Der Heilige Geist

219 der heilige geistDer Heilige Geist hat die Attribute Gottes, ist Gott gleichgesetzt und tut Dinge, die nur Gott tut. Wie Gott ist der Heilige Geist heilig, so heilig, dass es genauso sündig ist, den Heiligen Geist zu beschimpfen wie den Sohn Gottes (Hebräer 10,29). Blasphemie, Gotteslästerung gegen den Heiligen Geist, ist eine nicht vergebbare Sünde (Matthäus 12,32). Dies bedeutet, dass der Geist von Natur aus heilig ist und ihm nicht, wie beim Tempel, eine Heiligkeit zugesprochen wurde.

Wie Gott ist der Heilige Geist ewig (Hebräer 9,14). Wie Gott ist der Heilige Geist überall präsent (Psalm 139,7-9). Wie Gott ist der Heilige Geist allwissend (1. Korinther 2,10-11; Johannes 14,26). Der Heilige Geist erschafft (Hiob 33,4; Psalm 104,30), schafft Wunder (Matthäus 12,28; Römer 15,18-19). und trägt zum Wirken Gottes bei. Mehrere Passagen benennen Vater, Sohn und Heiligen Geist als gleichgöttlich. In einer Diskussion um die Geistesgaben verweist Paulus auf die Parallelkonstruktionen von Geist, Herr und Gott (1. Korinther 12,4-6). Er beendet seinen Brief mit einem dreigeteilten Gebet (2. Korinther 13,14). Petrus beginnt einen Brief mit einer anderen dreigeteilten Form (1. Petrus 1,2). Diese Beispiele sind zwar keine Beweise für die Einheit der Dreifaltigkeit, aber sie unterstützen diese Idee.
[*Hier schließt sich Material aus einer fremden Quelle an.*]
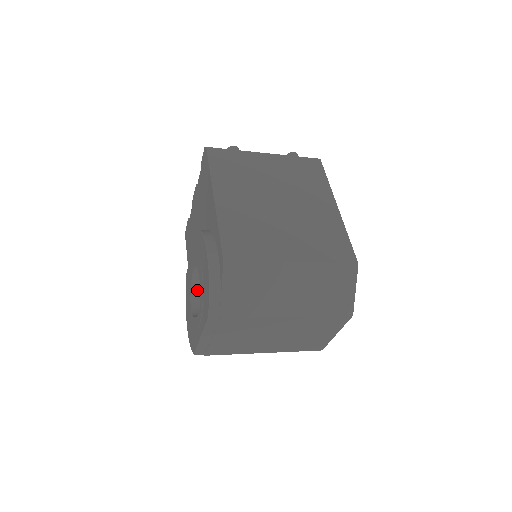
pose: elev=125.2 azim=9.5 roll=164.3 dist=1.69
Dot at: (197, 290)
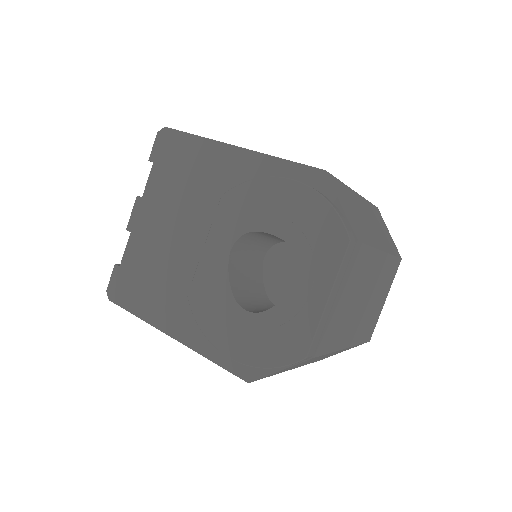
Dot at: (237, 291)
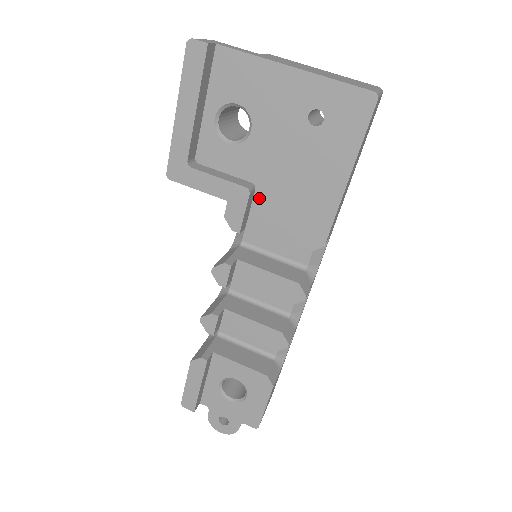
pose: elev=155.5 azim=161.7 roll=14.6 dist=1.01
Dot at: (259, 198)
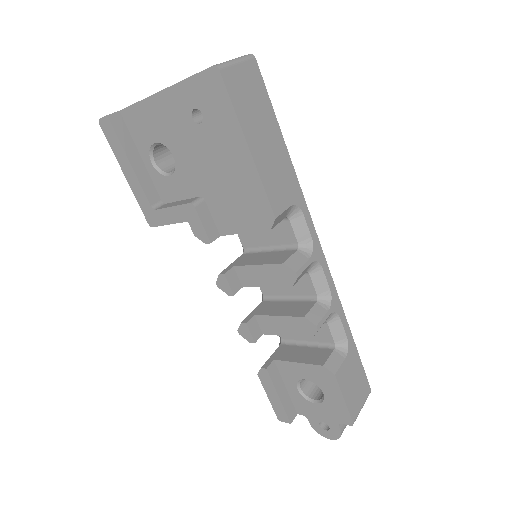
Dot at: (211, 206)
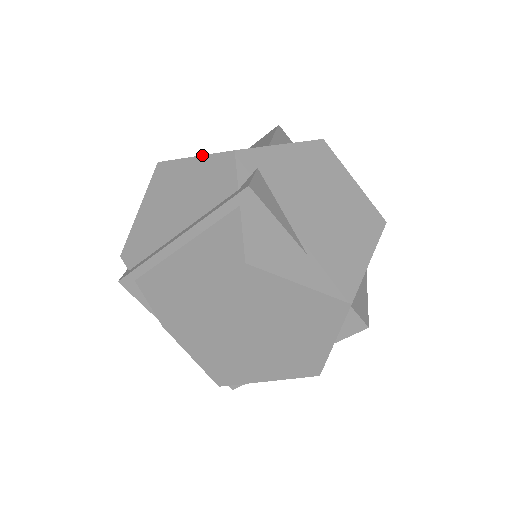
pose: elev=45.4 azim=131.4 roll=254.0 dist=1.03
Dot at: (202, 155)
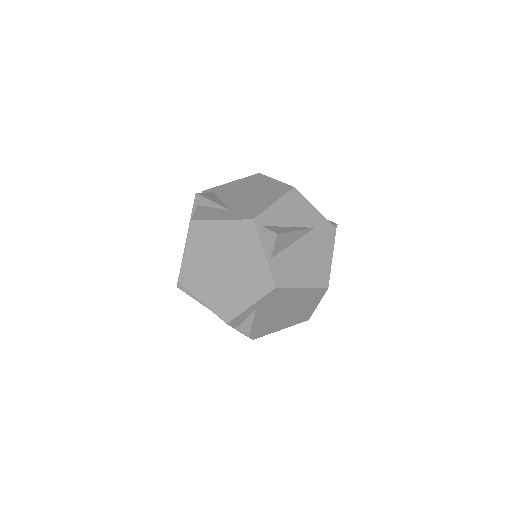
Dot at: occluded
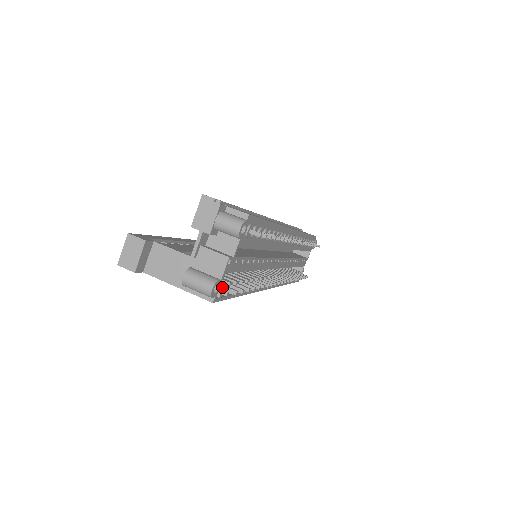
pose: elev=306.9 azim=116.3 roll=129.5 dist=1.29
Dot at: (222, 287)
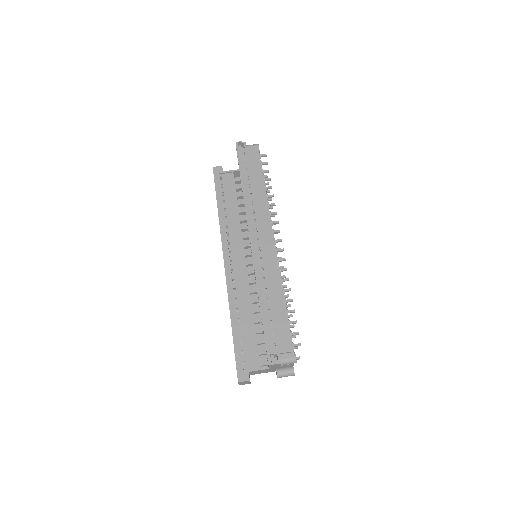
Dot at: occluded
Die Taufformel verstärkt das Anzeichen einer solchen Einheit: «Taufet sie auf den Namen des Vaters und des Sohnes und des Heiligen Geistes» (Matthäus 28,19). Die drei haben einen Namen, was darauf verweist, ein Wesen zu sein. Wenn der Heilige Geist etwas tut, tut Gott es. Wenn der Heilige Geist spricht, spricht Gott. Wenn Ananias den Heiligen Geist belogen hat, hat er Gott belogen (Apostelgeschichte 5,3-4). Petrus sagt, dass Ananias nicht einen Vertreter Gottes belogen hat, sondern Gott selbst. Menschen lügen keine unpersönliche Macht an.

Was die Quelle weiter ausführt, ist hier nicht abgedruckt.